Without tooling, it’s the CI/CD pipeline that rebuilds the world on every commit. With tooling, it often becomes disk I/O and the speed of your dependency installation. Using a modern package manager (pnpm is excellent here) with a proper task cache is critical.
How do you handle access control in a monorepo?
Git’s permission model is all-or-nothing. For true granular access, you need complementary tools. Some teams use path-based permissions in their Git hosting service (like GitHub CODEOWNERS), while others accept that the monorepo requires a higher level of trust and code review across the entire codebase.
How much do you charge compared to agencies?
I charge approximately 1/3 of what traditional agencies charge, with more personalized attention and faster execution. My model is built on solving specific, high-impact problems like setting up a scalable monorepo foundation, not on monthly retainers for vague support.
Can I migrate an existing polyrepo setup to a monorepo?
Yes, but don’t do a “big bang” migration.

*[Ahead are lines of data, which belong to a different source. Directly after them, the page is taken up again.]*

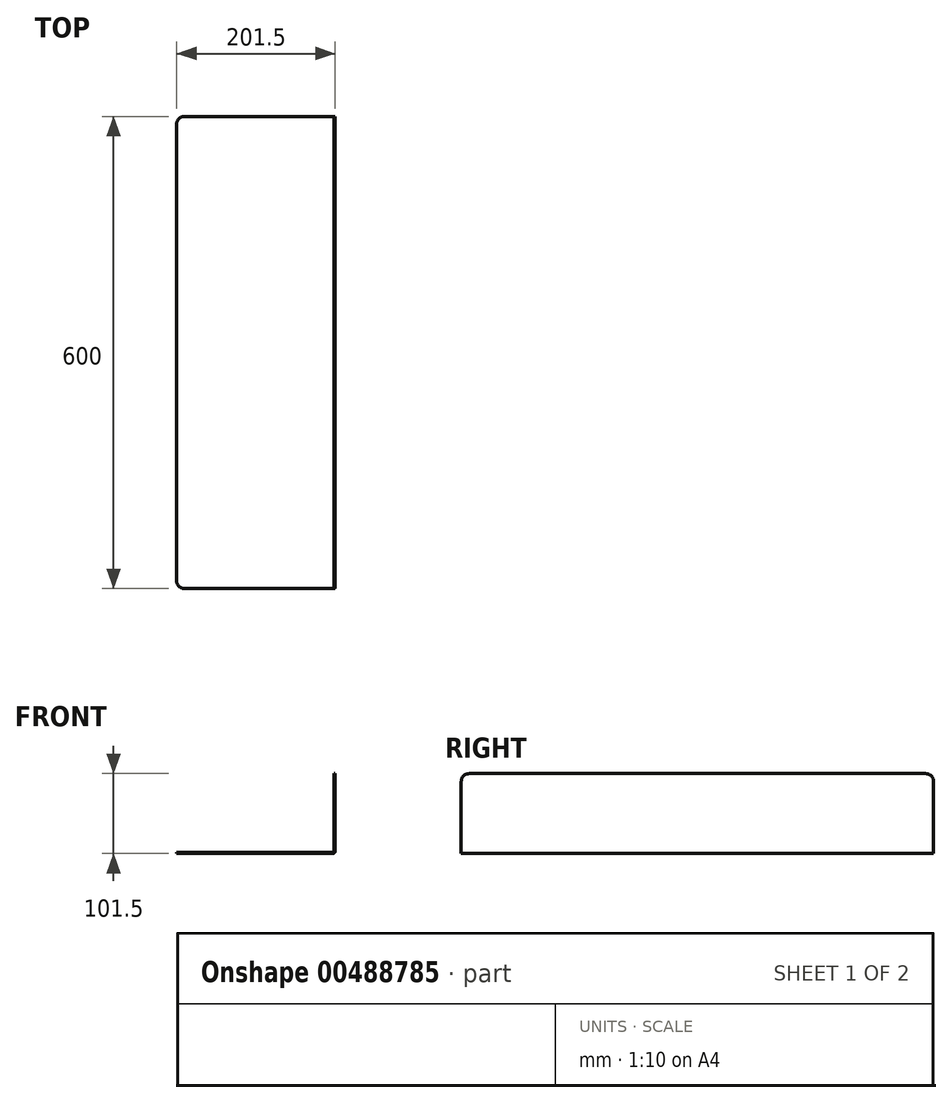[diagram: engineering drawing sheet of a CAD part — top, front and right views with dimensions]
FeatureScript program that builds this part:
annotation { "Feature Type Name" : "Feature", "Feature Type Description" : "" }
export const myFeature = defineFeature(function(context is Context, id is Id, definition is map)
    precondition{}
    {
        {
            var Q0;
            Q0=qCreatedBy(makeId("Front.planeOp"),FACE);
            var sketch = newSketch(context, id + "F0", { "sketchPlane" : qUnion([Q0])});
            skLineSegment(sketch, "E0", {"start": v(-201.5, 0) * mm, "end": v(-3.5, 0) * mm});
            skLineSegment(sketch, "E1", {"start": v(0, 3.5) * mm, "end": v(0, 101.5) * mm});
            skLineSegment(sketch, "E2", {"start": v(0, 101.5) * mm, "end": v(-1.5, 101.5) * mm});
            skLineSegment(sketch, "E3", {"start": v(-1.5, 101.5) * mm, "end": v(-1.5, 3.5) * mm});
            skLineSegment(sketch, "E4", {"start": v(-3.5, 1.5) * mm, "end": v(-201.5, 1.5) * mm});
            skLineSegment(sketch, "E5", {"start": v(-201.5, 1.5) * mm, "end": v(-201.5, 0) * mm});
            skArc(sketch, "E6.filletArc", {"start": v(-3.5, 1.5) * mm, "mid": v(-2.09, 2.09) * mm, "end": v(-1.5, 3.5) * mm});
            skPoint(sketch, "E7.visualSharp", {"position": v(0, 0) * mm});
            skArc(sketch, "E7.filletArc", {"start": v(-3.5, 0) * mm, "mid": v(-1.03, 1.03) * mm, "end": v(0, 3.5) * mm});
            skSolve(sketch);
        }
        {
            var Q0;
            Q0 = qSketchRegion(id + "F0", true);
            extrude(context, id + "F1", {"entities" : qUnion([Q0]), "endBound" : BoundingType.SYMMETRIC, "depth" : 600 * mm});
        }
        {
            var Q0;
            Q0=makeQuery(id+"F1.opExtrude","CAP_EDGE",EDGE,{"disambiguationData":[OSD([sQuery(id+"F0.wireOp",EDGE,"E2")])],"isStart":false});
            var Q1;
            Q1=makeQuery(id+"F1.opExtrude","CAP_EDGE",EDGE,{"disambiguationData":[OSD([sQuery(id+"F0.wireOp",EDGE,"E2")])],"isStart":true});
            var Q2;
            Q2=makeQuery(id+"F1.opExtrude","CAP_EDGE",EDGE,{"disambiguationData":[OSD([sQuery(id+"F0.wireOp",EDGE,"E5")])],"isStart":false});
            var Q3;
            Q3=makeQuery(id+"F1.opExtrude","CAP_EDGE",EDGE,{"disambiguationData":[OSD([sQuery(id+"F0.wireOp",EDGE,"E5")])],"isStart":true});
            fillet(context, id + "F2", {"entities" : qUnion([Q0, Q1, Q2, Q3]), "radius" : 10 * mm, "tangentPropagation" : true, "allowEdgeOverflow" : false});
        }
    });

Start by creating a new monorepo with the tooling in place, then migrate one or two of your most interconnected projects first. Move the shared code into packages, get CI working, then incrementally bring over other projects. This phased approach manages risk.
The bottom line is this: a monorepo is a powerful accelerator, but it demands respect. It’s not a casual choice. If you’re starting one, invest the first week not in writing business logic, but in setting up the ironclad systems that will keep it from collapsing under its own weight. Choose Turborepo or Nx, write the automation scripts, and define the rules of the road. In 2026, the teams that win with monorepos won’t be the ones with the most code, but the ones with the most disciplined and automated infrastructure surrounding it. Your future self, trying to ship a critical fix on a Friday afternoon, will thank you.